Вспомогательные вещества:
бензалкония хлорид 0,1 мг, натрия гидрофосфат 7,0 мг, натрия дигидрофосфат мг, вода для инъекций до 1 мл.
1 мл 0,5 % раствора препарата содержит:
Активное вещество:
Тимолола малеат, эквивалентно тимололу 5 мг;
Вспомогательные вещества:
Бензалкония хлорид 0,1 мг, натрия гидрофосфат 7,0 мг, натрия дигидрофосфат мг, вода для инъекций до 1 мл.
Описание:
прозрачный бесцветный раствор.
Фармакодинамика:
Тимолол является неселективным блокатором бета-адренорецепторов. Не обладает внутренней симпатомиметической и мембраностабилизирующей активностью.

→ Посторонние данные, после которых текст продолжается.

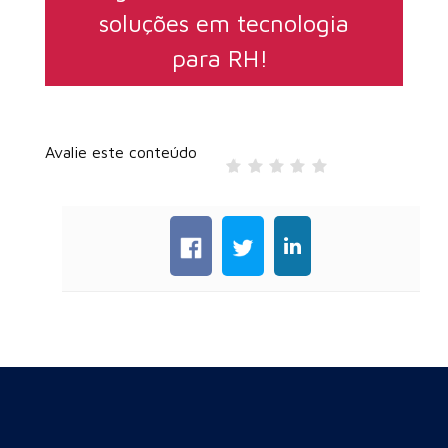
soluções em tecnologia
para RH!
Avalie este conteúdo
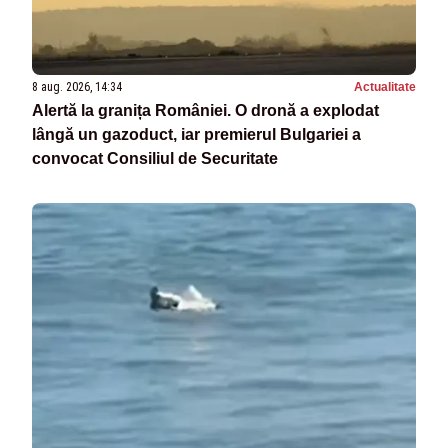
8 aug. 2026, 14:34
Actualitate
Alertă la granița României. O dronă a explodat
lângă un gazoduct, iar premierul Bulgariei a
convocat Consiliul de Securitate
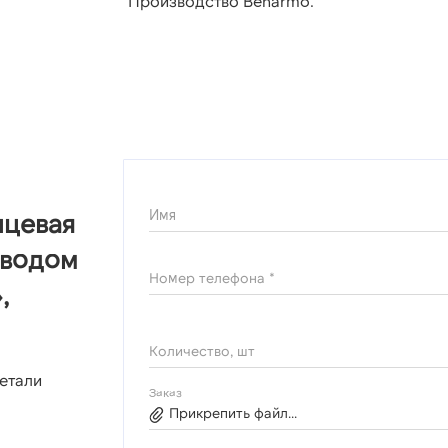
Производство Benarmo.
Имя
нцевая
иводом
Номер телефона *
,
Количество, шт
етали
Заказ
Прикрепить файл...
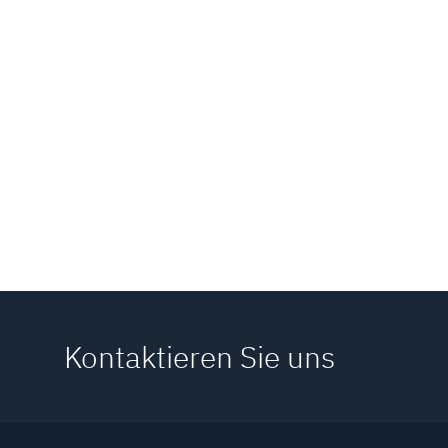
Kontaktieren Sie uns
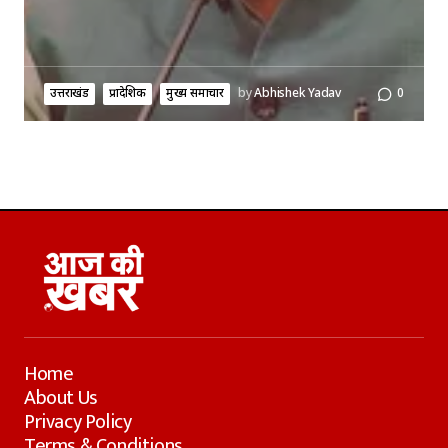
उत्तराखंड
प्रादेशिक
मुख्य समाचार
by
Abhishek Yadav
0
Home
About Us
Privacy Policy
Terms & Conditions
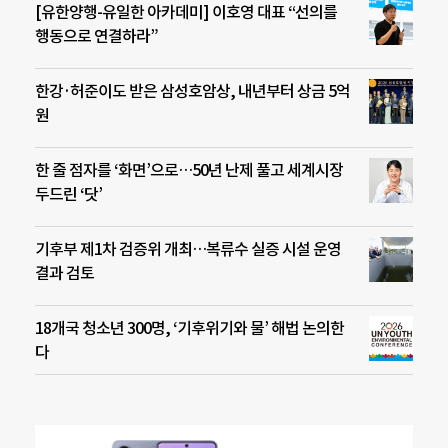
[유한양행-유일한 아카데미] 이호영 대표 “선의를
행동으로 연결하라”
한강·허준이도 받은 삼성호암상, 내년부터 상금 5억
원
한 줄 점자를 ‘화면’으로…50년 난제 풀고 세계시장
두드린 ‘닷’
기후부 제1차 검증위 개최…복류수 실증 시설 운영
결과 검토
18개국 청소년 300명, ‘기후위기와 물’ 해법 논의한
다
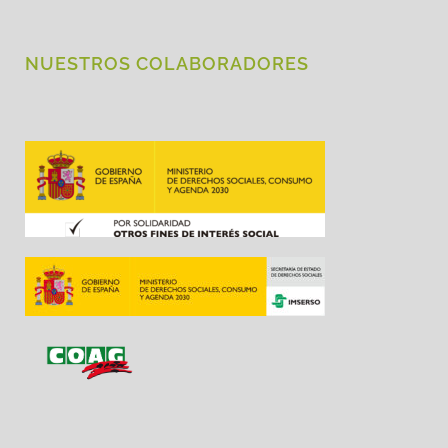
NUESTROS COLABORADORES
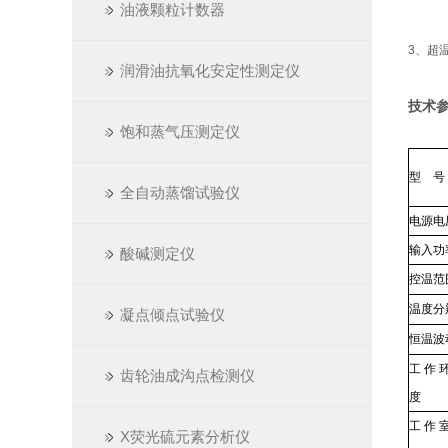
油液颗粒计数器
3
、超
润滑油抗氧化安定性测定仪
技术
饱和蒸气压测定仪
型 号
全自动蒸馏试验仪
电源电
输入功
酸碱测定仪
控温范
温度分
凝点倾点试验仪
恒温波
工作
齿轮油成沟点检测仪
度
工作
X荧光硫元素分析仪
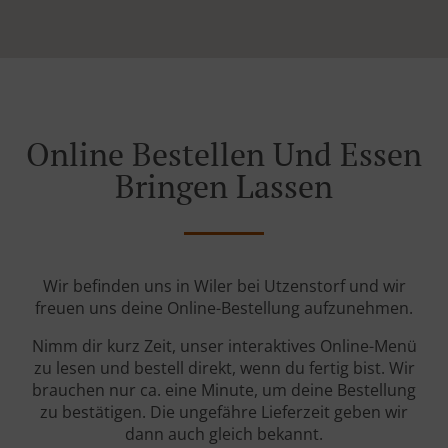
Online Bestellen Und Essen
Bringen Lassen
Wir befinden uns in Wiler bei Utzenstorf und wir
freuen uns deine Online-Bestellung aufzunehmen.
Nimm dir kurz Zeit, unser interaktives Online-Menü
zu lesen und bestell direkt, wenn du fertig bist. Wir
brauchen nur ca. eine Minute, um deine Bestellung
zu bestätigen. Die ungefähre Lieferzeit geben wir
dann auch gleich bekannt.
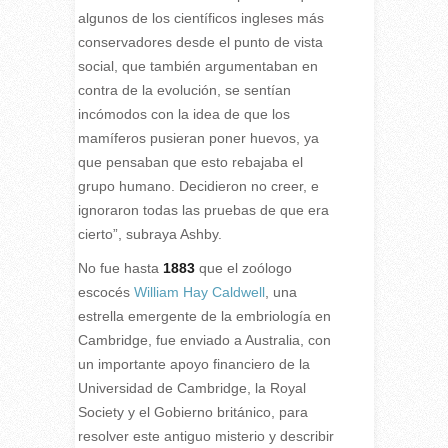
algunos de los científicos ingleses más
conservadores desde el punto de vista
social, que también argumentaban en
contra de la evolución, se sentían
incómodos con la idea de que los
mamíferos pusieran poner huevos, ya
que pensaban que esto rebajaba el
grupo humano. Decidieron no creer, e
ignoraron todas las pruebas de que era
cierto”, subraya Ashby.
No fue hasta
1883
que el zoólogo
escocés
William Hay Caldwell
, una
estrella emergente de la embriología en
Cambridge, fue enviado a Australia, con
un importante apoyo financiero de la
Universidad de Cambridge, la Royal
Society y el Gobierno británico, para
resolver este antiguo misterio y describir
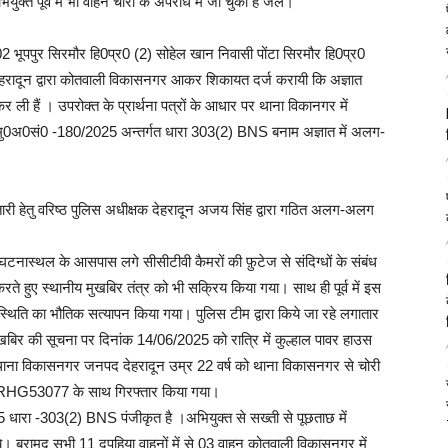
्त पूर्व में भी वाहन चोरी के अपराध में जा चुका है जेल।
0 02 भूपपुर सिरमौर हि0प्र0 (2) सोहेल खान निवासी पोंटा सिरमौर हि0प्र0
हरादून द्वारा कोतवाली विकासनगर आकर शिकायत दर्ज करायी कि अज्ञात
 ली हैं । उपरोक्त के प्रार्थना पत्रों के आधार पर थाना विकानगर में
0अ0सं0 -180/2025 अन्तर्गत धारा 303(2) BNS बनाम अज्ञात में अलग-
री हेतु वरिष्ठ पुलिस अधीक्षक देहरादून अजय सिंह द्वारा गठित अलग-अलग
ए घटनास्थल के आसपास लगे सीसीटीवी कैमरों की फ़ुटेज से संदिग्धों के संबंध
े हुए स्थानीय मुखबिर तंत्र को भी सक्रिय किया गया। साथ ही पूर्व में इस
 स्थिति का भौतिक सत्यापन किया गया। पुलिस टीम द्वारा किये जा रहे लगातार
 मुखबिर की सूचना पर दिनांक 14/06/2025 को रात्रि में कुल्हाल पावर हाउस
ल थाना विकासनगर जनपद देहरादून उम्र 22 वर्ष को थाना विकासनगर से चोरी
G53077 के साथ गिरफ्तार किया गया।
 धारा -303(2) BNS पंजीकृत है ।अभियुक्त से सख्ती से पूछताछ में
े। बरामद सभी 11 दुपहिया वाहनों में से 03 वाहन कोतवाली विकासनगर में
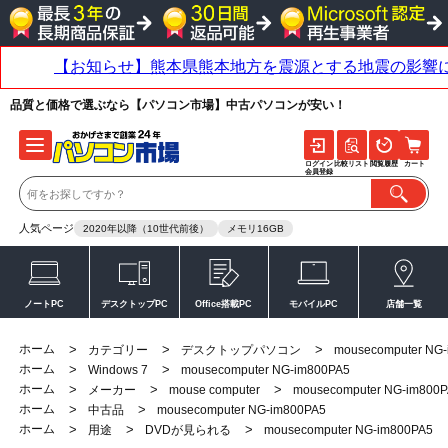
品質と価格で選ぶなら【パソコン市場】中古パソコンが安い！
ログイン
比較リスト
閲覧履歴
カート
会員登録
人気ページ
2020年以降（10世代前後）
メモリ16GB
ノートPC
デスクトップPC
Office搭載PC
モバイルPC
店舗一覧
ホーム
>
>
>
カテゴリー
デスクトップパソコン
mousecomputer NG
ホーム
>
>
Windows 7
mousecomputer NG-im800PA5
ホーム
>
>
>
メーカー
mouse computer
mousecomputer NG-im800
ホーム
>
>
中古品
mousecomputer NG-im800PA5
ホーム
>
>
>
用途
DVDが見られる
mousecomputer NG-im800PA5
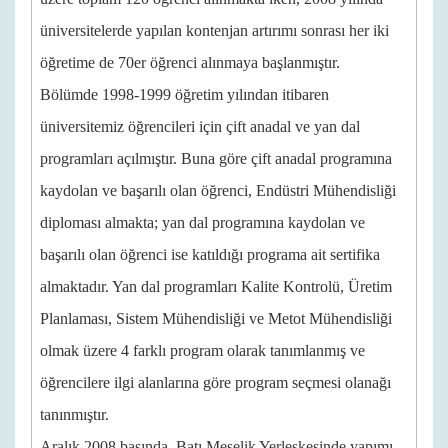
üniversitelerde yapılan kontenjan artırımı sonrası her iki
öğretime de 70er öğrenci alınmaya başlanmıştır.
Bölümde 1998-1999 öğretim yılından itibaren
üniversitemiz öğrencileri için çift anadal ve yan dal
programları açılmıştır. Buna göre çift anadal programına
kaydolan ve başarılı olan öğrenci, Endüstri Mühendisliği
diploması almakta; yan dal programına kaydolan ve
başarılı olan öğrenci ise katıldığı programa ait sertifika
almaktadır. Yan dal programları Kalite Kontrolü, Üretim
Planlaması, Sistem Mühendisliği ve Metot Mühendisliği
olmak üzere 4 farklı program olarak tanımlanmış ve
öğrencilere ilgi alanlarına göre program seçmesi olanağı
tanınmıştır.
Aralık 2008 başında, Batı Meşelik Yerleşkesinde yapımı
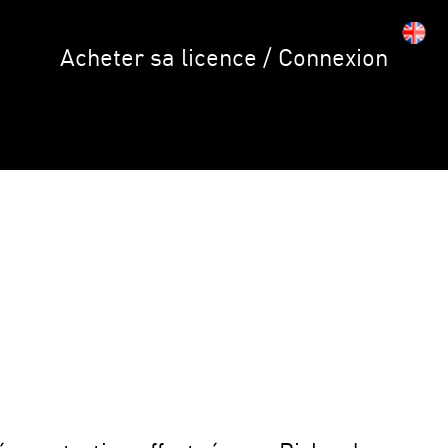
Acheter sa licence / Connexion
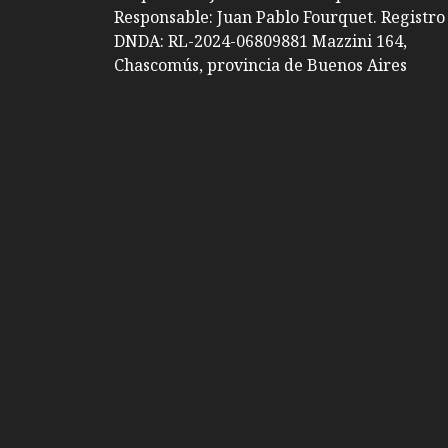
Responsable: Juan Pablo Fourquet. Registro
DNDA: RL-2024-06809881 Mazzini 164,
Chascomús, provincia de Buenos Aires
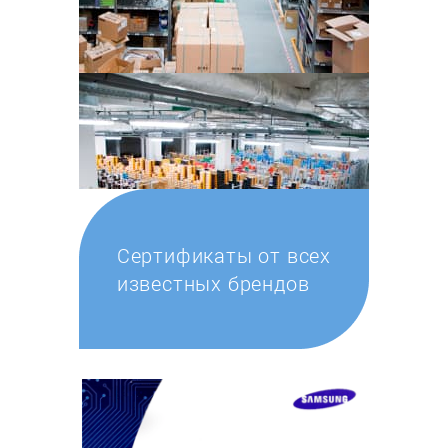
Сертификаты от всех
известных брендов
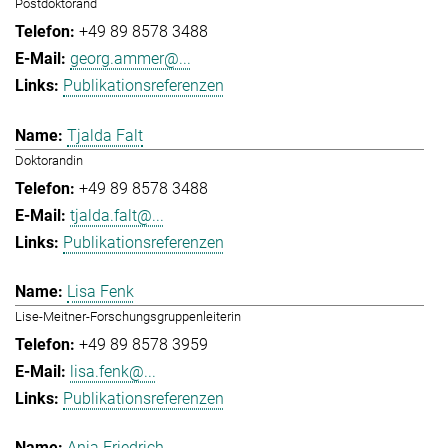
Postdoktorand
+49 89 8578 3488
georg.ammer@...
Publikationsreferenzen
Tjalda Falt
Doktorandin
+49 89 8578 3488
tjalda.falt@...
Publikationsreferenzen
Lisa Fenk
Lise-Meitner-Forschungsgruppenleiterin
+49 89 8578 3959
lisa.fenk@...
Publikationsreferenzen
Anja Friedrich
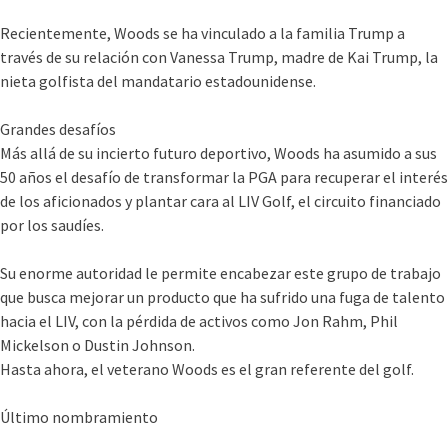
Recientemente, Woods se ha vinculado a la familia Trump a
través de su relación con Vanessa Trump, madre de Kai Trump, la
nieta golfista del mandatario estadounidense.
Grandes desafíos
Más allá de su incierto futuro deportivo, Woods ha asumido a sus
50 años el desafío de transformar la PGA para recuperar el interés
de los aficionados y plantar cara al LIV Golf, el circuito financiado
por los saudíes.
Su enorme autoridad le permite encabezar este grupo de trabajo
que busca mejorar un producto que ha sufrido una fuga de talento
hacia el LIV, con la pérdida de activos como Jon Rahm, Phil
Mickelson o Dustin Johnson.
Hasta ahora, el veterano Woods es el gran referente del golf.
Último nombramiento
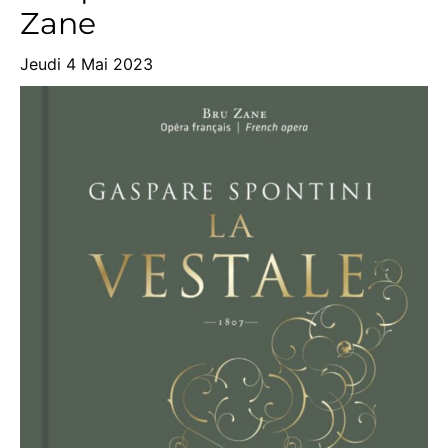
Zane
Jeudi 4 Mai 2023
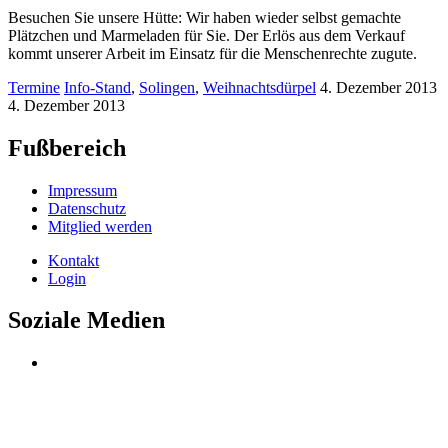
Besuchen Sie unsere Hütte: Wir haben wieder selbst gemachte
Plätzchen und Marmeladen für Sie. Der Erlös aus dem Verkauf
kommt unserer Arbeit im Einsatz für die Menschenrechte zugute.
Termine
Info-Stand
,
Solingen
,
Weihnachtsdürpel
4. Dezember 2013
4. Dezember 2013
Fußbereich
Impressum
Datenschutz
Mitglied werden
Kontakt
Login
Soziale Medien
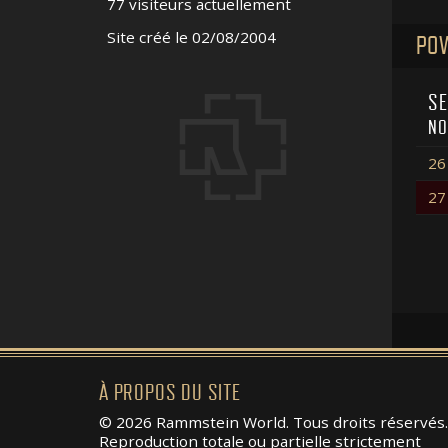
77 visiteurs actuellement
Site créé le 02/08/2004
POW
SE
NO
26
27
À PROPOS DU SITE
© 2026 Rammstein World. Tous droits réservés.
Reproduction totale ou partielle strictement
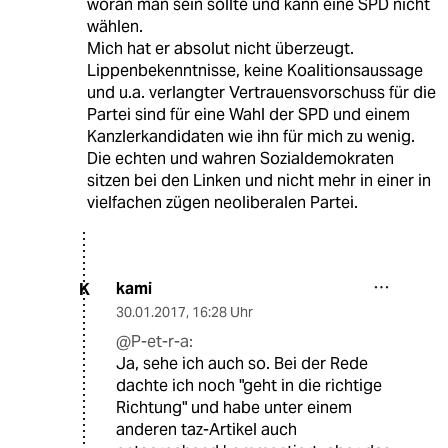
woran man sein sollte und kann eine SPD nicht
wählen.
Mich hat er absolut nicht überzeugt.
Lippenbekenntnisse, keine Koalitionsaussage
und u.a. verlangter Vertrauensvorschuss für die
Partei sind für eine Wahl der SPD und einem
Kanzlerkandidaten wie ihn für mich zu wenig.
Die echten und wahren Sozialdemokraten
sitzen bei den Linken und nicht mehr in einer in
vielfachen zügen neoliberalen Partei.
kami
K
30.01.2017
,
16:28 Uhr
@P-et-r-a:
Ja, sehe ich auch so. Bei der Rede
dachte ich noch "geht in die richtige
Richtung" und habe unter einem
anderen taz-Artikel auch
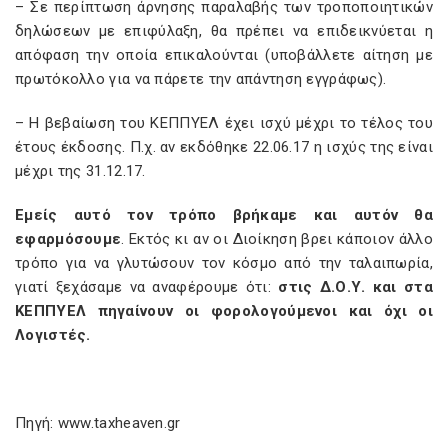
– Σε περίπτωση άρνησης παραλαβής των τροποποιητικών
δηλώσεων με επιφύλαξη, θα πρέπει να επιδεικνύεται η
απόφαση την οποία επικαλούνται (υποβάλλετε αίτηση με
πρωτόκολλο για να πάρετε την απάντηση εγγράφως).
– Η βεβαίωση του ΚΕΠΠΥΕΛ έχει ισχύ μέχρι το τέλος του
έτους έκδοσης. Π.χ. αν εκδόθηκε 22.06.17 η ισχύς της είναι
μέχρι της 31.12.17.
Εμείς αυτό τον τρόπο βρήκαμε και αυτόν θα
εφαρμόσουμε
. Εκτός κι αν οι Διοίκηση βρει κάποιον άλλο
τρόπο για να γλυτώσουν τον κόσμο από την ταλαιπωρία,
γιατί ξεχάσαμε να αναφέρουμε ότι:
στις Δ.Ο.Υ. και στα
ΚΕΠΠΥΕΛ πηγαίνουν οι φορολογούμενοι και όχι οι
Λογιστές.
Πηγή: www.taxheaven.gr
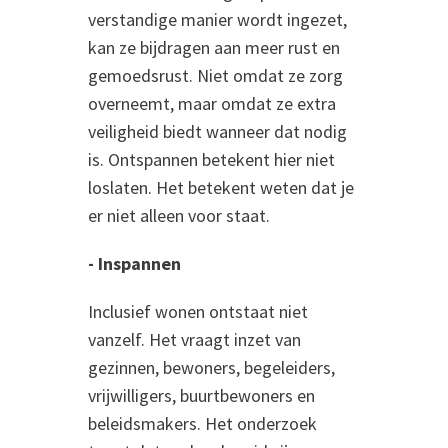
verstandige manier wordt ingezet,
kan ze bijdragen aan meer rust en
gemoedsrust. Niet omdat ze zorg
overneemt, maar omdat ze extra
veiligheid biedt wanneer dat nodig
is. Ontspannen betekent hier niet
loslaten. Het betekent weten dat je
er niet alleen voor staat.
- Inspannen
Inclusief wonen ontstaat niet
vanzelf. Het vraagt inzet van
gezinnen, bewoners, begeleiders,
vrijwilligers, buurtbewoners en
beleidsmakers. Het onderzoek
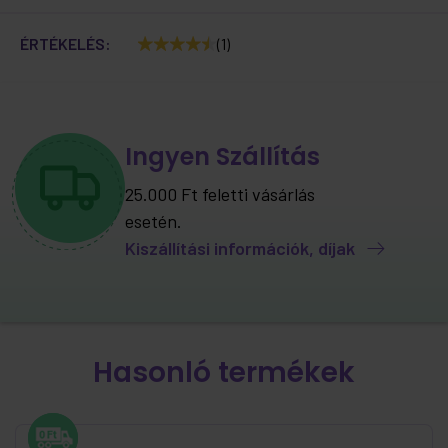
ÉRTÉKELÉS:
(1)
Ingyen Szállítás
25.000 Ft feletti vásárlás
esetén.
Kiszállítási információk, díjak
Hasonló termékek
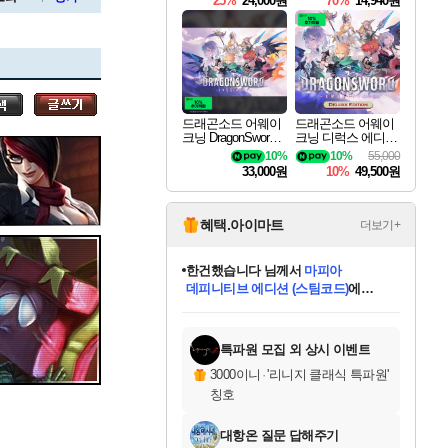
25%
24,000원
70%
14,940원
세나
드래곤소드 어웨이
드래곤소드 어웨이
크닝 DragonSword A
크닝 디럭스 에디션
스카너
wakening
DragonSword Awake
10%
10%
55,000
ning Deluxe Edition
33,000원
10%
49,500원
아지르
혜택.아이마트
더보기+
한건했습니다
님께서
마피아
데피니티브 에디션 (스팀코드)
에
야스오
미스골든위크
별땡
니코
당첨되셨습니다.
프로틴스101
별빛희망
미오몬도
아기쿠키
eksxo
칠부
설레임v
어느덧
동작그만
영웅97
우는무
유리별
나무아래쉼터
달빛아이
밍끼
해무
님께서
님께서
님께서
님께서
님께서
님께서
님께서
님께서
님께서
님께서
님께서
님께서
님께서
님께서
님께서
님께서
엘든 링 밤의 통치자
(본편포함) 데이브 더
님께서
네이버페이 1만원
로블록스 기프트카드
엘든 링 밤의 통치자
님께서
님께서
디스코 엘리시움 최종판
엘든 링 밤의 통치자
네이버페이 1만원
로블록스 기프트카드
인투 더 브리치
로블록스 기프트카드
로블록스 기프트카드
엘든 링 밤의 통치자
(본편포함) 데이브 더
(본편포함) 데이브 더
드래곤 퀘스트 XI S
네이버페이 1만원
몬스터 헌터 월드
로블록스
아이스본 마스터 에디션 (스팀코드)
디럭스 에디션 (스팀코드)
다이버 인 더 정글 번들 (스팀코드)
교환권
1만원권
디럭스 에디션 (스팀코드)
다이버 인 더 정글 번들 (스팀코드)
(스팀코드)
교환권
1만원권
디럭스 에디션 (스팀코드)
다이버 인 더 정글 번들 (스팀코드)
(스팀코드)
교환권
1만원권
기프트카드 1만 5천원권
지나간 시간을 찾아서 데피니티브
2만원권
디럭스 에디션 (스팀코드)
에 당첨되셨습니다.
에 당첨되셨습니다.
에 당첨되셨습니다.
에 당첨되셨습니다.
에 당첨되셨습니다.
에 당첨되셨습니다.
를 교환.
에 당첨되셨습니다.
에 당첨되셨습니다.
를 교환.
에
에
에
에
에
에
에
를
교환.
당첨되셨습니다.
당첨되셨습니다.
당첨되셨습니다.
당첨되셨습니다.
당첨되셨습니다.
당첨되셨습니다.
에디션 (스팀코드)
당첨되셨습니다.
를 교환.
특파원 모집 외 상시 이벤트
우디르
3000이니
·
'리니지 클래식 특파원'
칭호
대항온 질문 답해주기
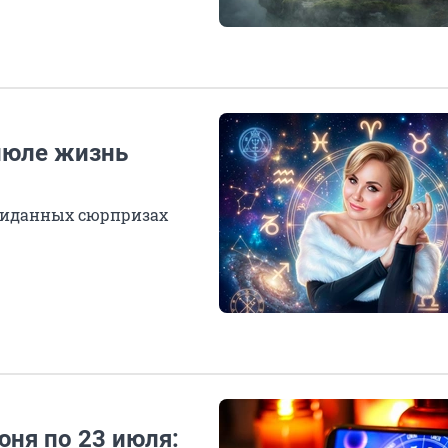
 июле жизнь
ожиданных сюрпризах
ня по 23 июля:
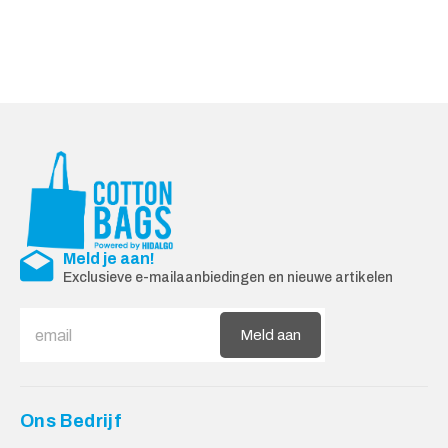
Meld je aan!
Exclusieve e-mailaanbiedingen en nieuwe artikelen
Meld aan
Ons Bedrijf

При местном применении в виде глазных капель снижает как нормальное, так и повышенное внутриглазное давление за счет уменьшения образования внутриглазной жидкости. Не оказывает влияния на размер зрачка и аккомодацию. Действие препарата проявляется через 20 минут после закапывания в конъюнктивальную полость. Максимальное снижение внутриглазного давления наступает через 1-2 часа и сохраняется в течение 24 часов.
Фармакокинетика:
При местном применении тимолол быстро проникает через роговицу. После инстилляции глазных капель максимальная концентрация тимолола в водянистой влаге передней камеры глаза достигается через 1-2 часа.
В незначительном количестве попадает в системный кровоток путем абсорбции через сосуды конъюнктивы, слизистой носа и слезного тракта. Выведение метаболитов тимолола осуществляется преимущественно почками.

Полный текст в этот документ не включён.